In relation to unlawful acts, those responsible must be held accountable for the losses incurred. Losses incurred as a result of errors committed by government officials must be distinguished as personal errors or official errors. Tatiek Sri Djatmiati[12] describe the difference between liability for personal mistakes (faute personnel) and liability for errors in service (service fee).

Legal liability resulting from unlawful acts that result in losses must first be examined as a result of personal error or misuse of authority. This will determine whether the losses are a personal burden for the official concerned or a governmental one.

 

Closing Event

The liability of the parties in a procurement contract is a legal remedy that can be taken by the parties as a result of losses incurred by one of the parties in the contractual relationship (privity of contract). This concept of liability is a result of a mistake made by one party against another party which can be in the form of default or breach of promise and unlawful acts (onrechtmatigedaad). In relation to unlawful acts by the government, a distinction must be made between personal errors and official errors.

 

 

 

 

 

Register Reading

 

Black, Henry Campbell, Black's Law Dictionary, Fifth Edition, ST. Paul Minn, West Oublishing Co., USA, 1979.

Boggiano, Antonio, International Standard Contracts, Graham & Trotman/Martinus Nijhoff, Dordrecht, 1991.

Djatmiati, Tatiek Sri, Principles of Industrial Business Licensing in Indonesia, Dissertation, Postgraduate Program, Airlangga University, Surabaya, 2004.

Hernoko, Agus Yudha, Proportionality Principle in Commercial Contracts, Leksbang Mediatama, Yogyakarta, 2008.

Marzuki, Peter Mahmud, Introduction to Legal Science, Kencana Prenada Media Group, 2009.

Muhammad, Abdulkadir, Law of Contracts, Alumni, Bandung, 1982.

Poerwadarminta, WJS, General Dictionary of Indonesian, Jakarta, 1976.

Ridwan, State Administrative Law, UII Press, Yogyakarta, 2002.

Simamora, Yohanes Sogar, 2009, Law of Contracts, Legal Principles of Government Procurement Contracts for Goods and Services, LaksBang Pressindo, Yogyakarta. 
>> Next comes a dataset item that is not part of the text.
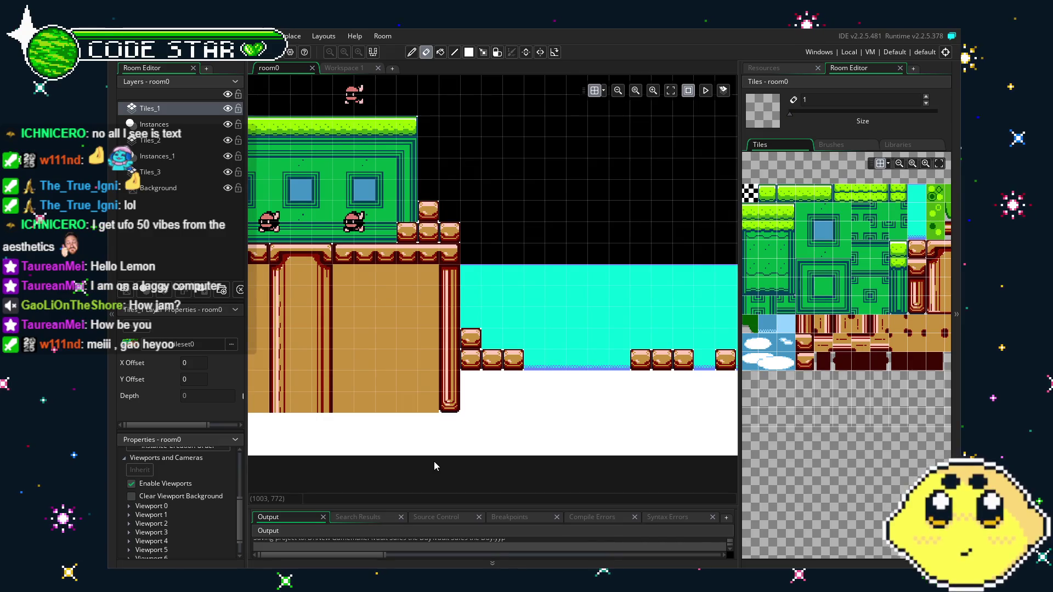
pyautogui.moveTo(434, 464); pyautogui.dragTo(533, 469)
# - Browse further along the tileset and pick a three-tile brown strip as the brush
pyautogui.moveTo(848, 372); pyautogui.dragTo(729, 372)
pyautogui.moveTo(810, 313); pyautogui.dragTo(853, 311)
Tiefer, Charles and Shook, William A., Government Contract Law, Carolina Academic Press, Durham, North Carolina, 1999.

Utrecht, E., Introduction to Administrative Law of the Republic of Indonesia, Tinta Mas Library, Surabaya, 1986.

 

Legislation :

Civil Code

Presidential Regulation of the Republic of Indonesia Number 54 of 2010 concerning Government Procurement of Goods and Services

 


[1] This article was published in a book COMPILATION OF THOUGHTS ON THE DYNAMICS OF LAW IN SOCIETY (Commemorating the 50th Anniversary of Universitas Pattimura in 2013), 2013

[2]Tiefer, Charles and Shook, William A., Government Contract Law, Carolina Academic Press, Durham, North Carolina, 1999, p.3

[3]Boggiano, Antonio, International Standard Contracts, Graham & Trotman/Martinus Nijhoff, Dordrecht, 1991, p. 10

[4] Poerwadarminta, WJS, General Dictionary of Indonesian, Jakarta, 1976, p. 1014

[5] Marzuki, Peter Mahmud, Introduction to Legal Science, Kencana Prenada Media Group, 2009, p. 258

[6]Black, Henry Campbell, Black's Law Dictionary, Fifth Edition, ST. Paul Minn, West Oublishing Co., USA, 1979, p. 823

[7] Utrecht, E., Introduction to Administrative Law of the Republic of Indonesia, Tinta Mas Library, Surabaya, 1986, p.202

[8] Ibid, pp. 202-203

[9]Agus Yudha Hernoko, Proportionality Principle in Commercial Contracts, Laksbang Mediatama, Yogyakarta, 2008, p. 271

[10] Muhammad, Abdulkadir,  Law of Contracts, Alumni, Bandung, 1982, p.152

[11] Ridwan, State Administrative Law, UII Press, Yogyakarta, 2002, p. 252

[12]Djatmiati, Tatiek Sri, Principles of Industrial Business Licensing in Indonesia, Dissertation, Postgraduate Program, Airlangga University, Surabaya, 2004, p. 356.